> [REQUIRED ACTION]: List as numbered items the lines starting at the one containing "市川レポート一覧に戻る" and ending at the one containing "мэтт деймон", both included, skipping blank lines and leaving out the pictures.

Page-level text extractions:
____
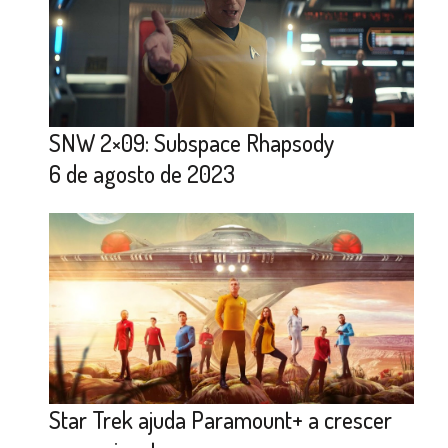
SNW 2×09: Subspace Rhapsody
6 de agosto de 2023
Star Trek ajuda Paramount+ a crescer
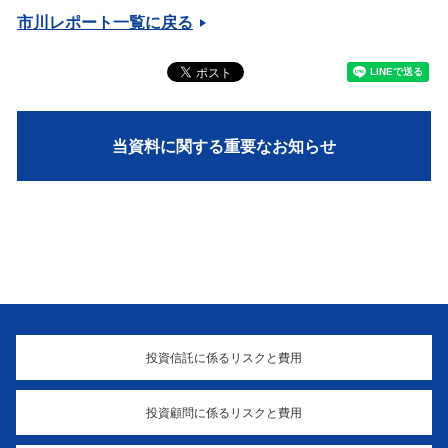
市川レポート一覧に戻る
当資料に関する重要なお知らせ
投資信託に係るリスクと費用
投資顧問に係るリスクと費用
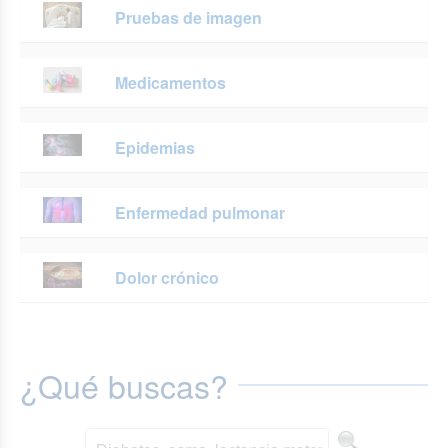
Pruebas de imagen
Medicamentos
Epidemias
Enfermedad pulmonar
Dolor crónico
¿Qué buscas?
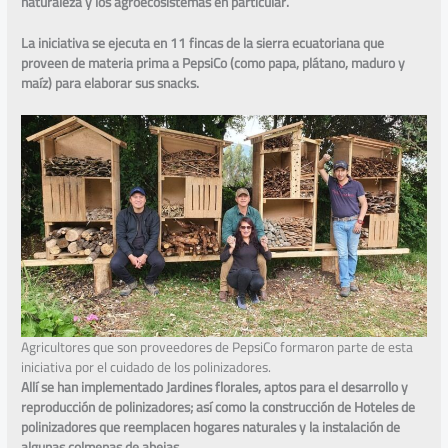
naturaleza y los agroecosistemas en particular.
La iniciativa se ejecuta en 11 fincas de la sierra ecuatoriana que
proveen de materia prima a PepsiCo (como papa, plátano, maduro y
maíz) para elaborar sus snacks.
Agricultores que son proveedores de PepsiCo formaron parte de esta
iniciativa por el cuidado de los polinizadores.
Allí se han implementado Jardines florales, aptos para el desarrollo y
reproducción de polinizadores; así como la construcción de Hoteles de
polinizadores que reemplacen hogares naturales y la instalación de
algunas colmenas de abejas
.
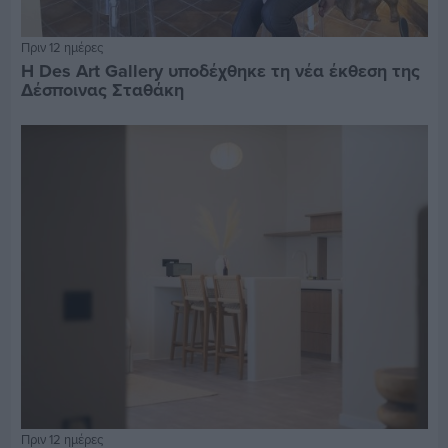
Πριν 12 ημέρες
Η Des Art Gallery υποδέχθηκε τη νέα έκθεση της
Δέσποινας Σταθάκη
Πριν 12 ημέρες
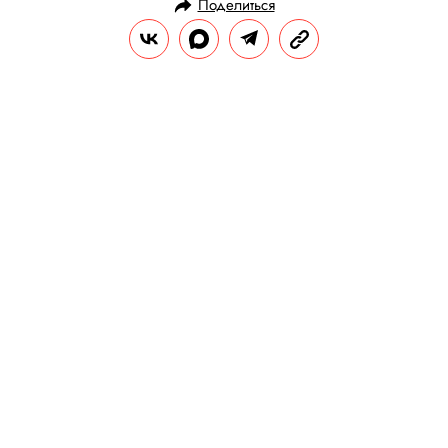
Поделиться
НОВОСТИ
ОБЩЕСТВО
16.10.2020, 12:51
Бен Аффлек и Мэтт Дэймон хотели
рассказать о благотворительной
акции, но в итоге затроллили друг
друга
Победитель акции сможет поужинать с
актерами.
РЕДАКЦИЯ «ПРАВИЛ ЖИЗНИ»
Теги:
аффлек
мэтт деймон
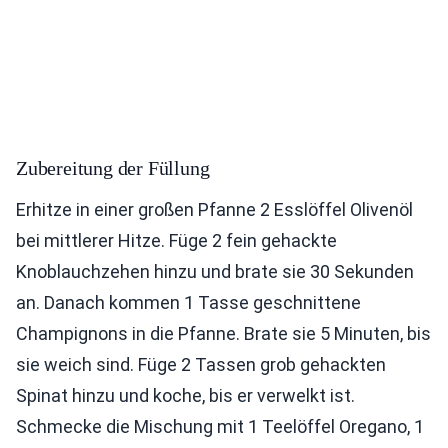
Zubereitung der Füllung
Erhitze in einer großen Pfanne 2 Esslöffel Olivenöl
bei mittlerer Hitze. Füge 2 fein gehackte
Knoblauchzehen hinzu und brate sie 30 Sekunden
an. Danach kommen 1 Tasse geschnittene
Champignons in die Pfanne. Brate sie 5 Minuten, bis
sie weich sind. Füge 2 Tassen grob gehackten
Spinat hinzu und koche, bis er verwelkt ist.
Schmecke die Mischung mit 1 Teelöffel Oregano, 1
____
> [RESPONSE BELOW]:
1. 市川レポート一覧に戻る
2. 当資料に関する重要なお知らせ
3. 投資信託に係るリスクと費用
4. 投資顧問に係るリスクと費用
5. Pruebas de imagen
6. Medicamentos
7. Epidemias
8. Enfermedad pulmonar
9. Dolor crónico
10. ¿Qué buscas?
11. naturaleza y los agroecosistemas en particular.
12. La iniciativa se ejecuta en 11 fincas de la sierra ecuatoriana que
13. proveen de materia prima a PepsiCo (como papa, plátano, maduro y
14. maíz) para elaborar sus snacks.
15. Agricultores que son proveedores de PepsiCo formaron parte de esta
16. iniciativa por el cuidado de los polinizadores.
17. Allí se han implementado Jardines florales, aptos para el desarrollo y
18. reproducción de polinizadores; así como la construcción de Hoteles de
19. polinizadores que reemplacen hogares naturales y la instalación de
20. algunas colmenas de abejas
21. .
22. Πριν 12 ημέρες
23. Η Des Art Gallery υποδέχθηκε τη νέα έκθεση της
24. Δέσποινας Σταθάκη
25. Πριν 12 ημέρες
26. Поделиться
27. НОВОСТИ
28. ОБЩЕСТВО
29. 16.10.2020, 12:51
30. Бен Аффлек и Мэтт Дэймон хотели
31. рассказать о благотворительной
32. акции, но в итоге затроллили друг
33. друга
34. Победитель акции сможет поужинать с
35. актерами.
36. РЕДАКЦИЯ «ПРАВИЛ ЖИЗНИ»
37. Теги:
38. аффлек
39. мэтт деймон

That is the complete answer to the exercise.